Ph.D. Candidate, History
2016-2017 Rothman Doctoral Fellowship
Ralph Patrello, a Ph.D. candidate in the History Department, used his 2016 Rothman Doctoral Fellowship to travel to Toulouse and Bordeaux to access archaeological site reports on cemeteries and ceramics relevant to his dissertation, “Power and Self-Representation in Southern Gaul, 395-600 AD.” Patrello’s work focuses on burial practices and grave goods from the area between the Loire River and the Pyrenees in what is today modern France. His analysis of belt buckle depositions in these early medieval graves serves to examine identity, social networking, and power structures in this period.
Fragmented belt buckles were circulated as tokens indicative of personhood and identity, and aided in creating continuity in social and power structures. Burial practices incorporating these symbols reinforced social bonds and helped in claiming allegiances when loyalties were ambiguous or power was contested. Patrello’s findings show a need for a new approach to analyzing grave deposits, particularly the elaborately adorned belt buckles found in the region during this time. He argues that the objects were intentionally fragmented, not deposited whole. Nearly one in four of these buckle sets recovered are incomplete; the apparently intentional fragmentation of these sets played an important part in burial rites and constructing personhood, especially for the elites of the sixth and seventh centuries. Contemporary textual sources from writers such as Gregory of Tours and Venantius Fortunatus confirm the role these material remains play in representing and constructing a person’s social status and political allegiance. The manner of exchange and circulation indicates that these pieces established political alliances through gift giving, and reinforced through the deposition of such objects in funerary contexts in a period where social rank was not automatically transmitted via inheritance.

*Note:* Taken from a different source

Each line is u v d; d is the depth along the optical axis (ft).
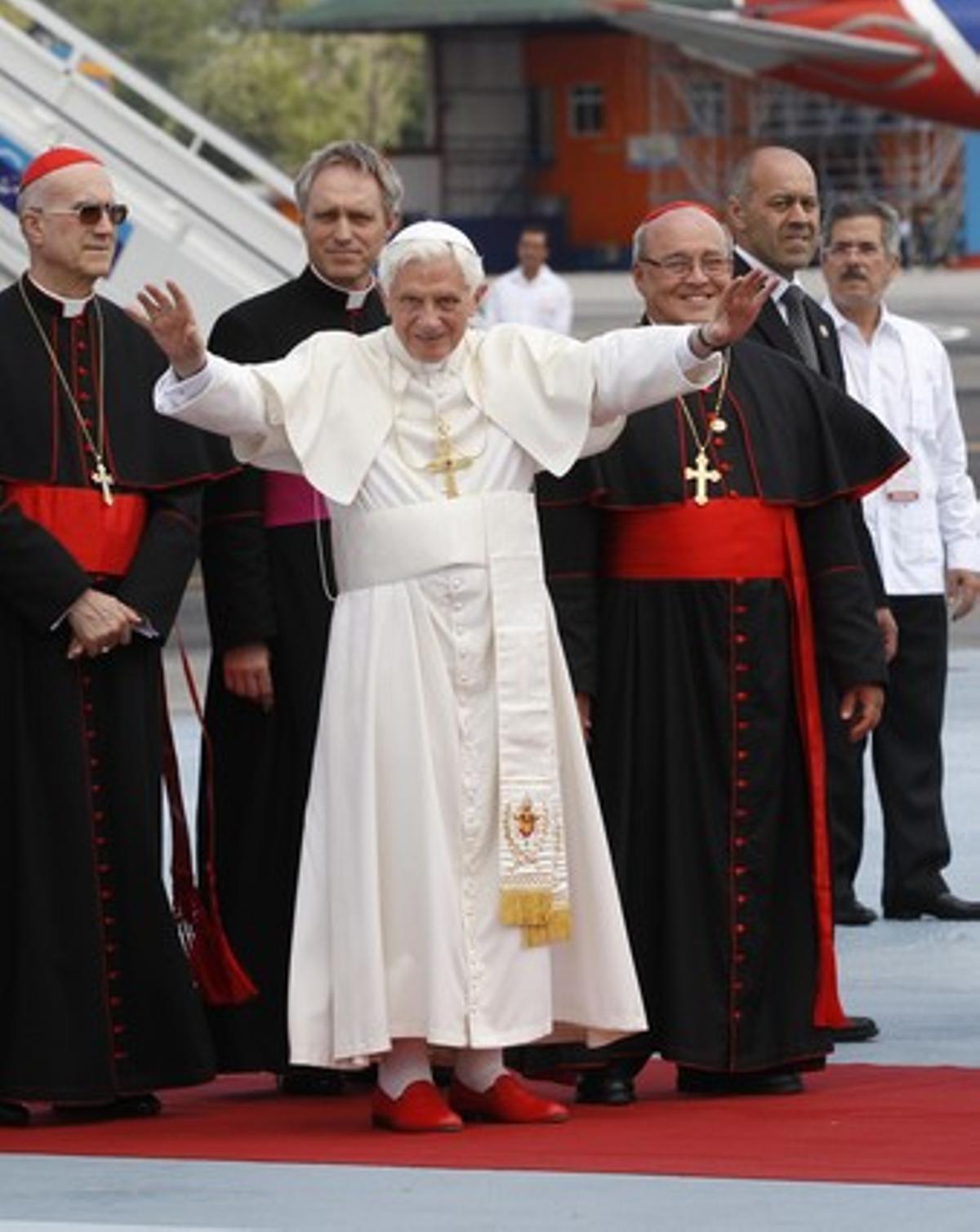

Ceramics and cemeteries illustrate the ways people participated in factional politics on an intimate and small scale in post-Roman southern Gaul. The belt buckles found in these funerary contexts, often fragmented, adapted, altered, and mismatched in composite sets, aided in maintaining power and social relationships. In this way, these grave goods can shed light on how medieval peoples understood their own places within as well as the development of medieval society.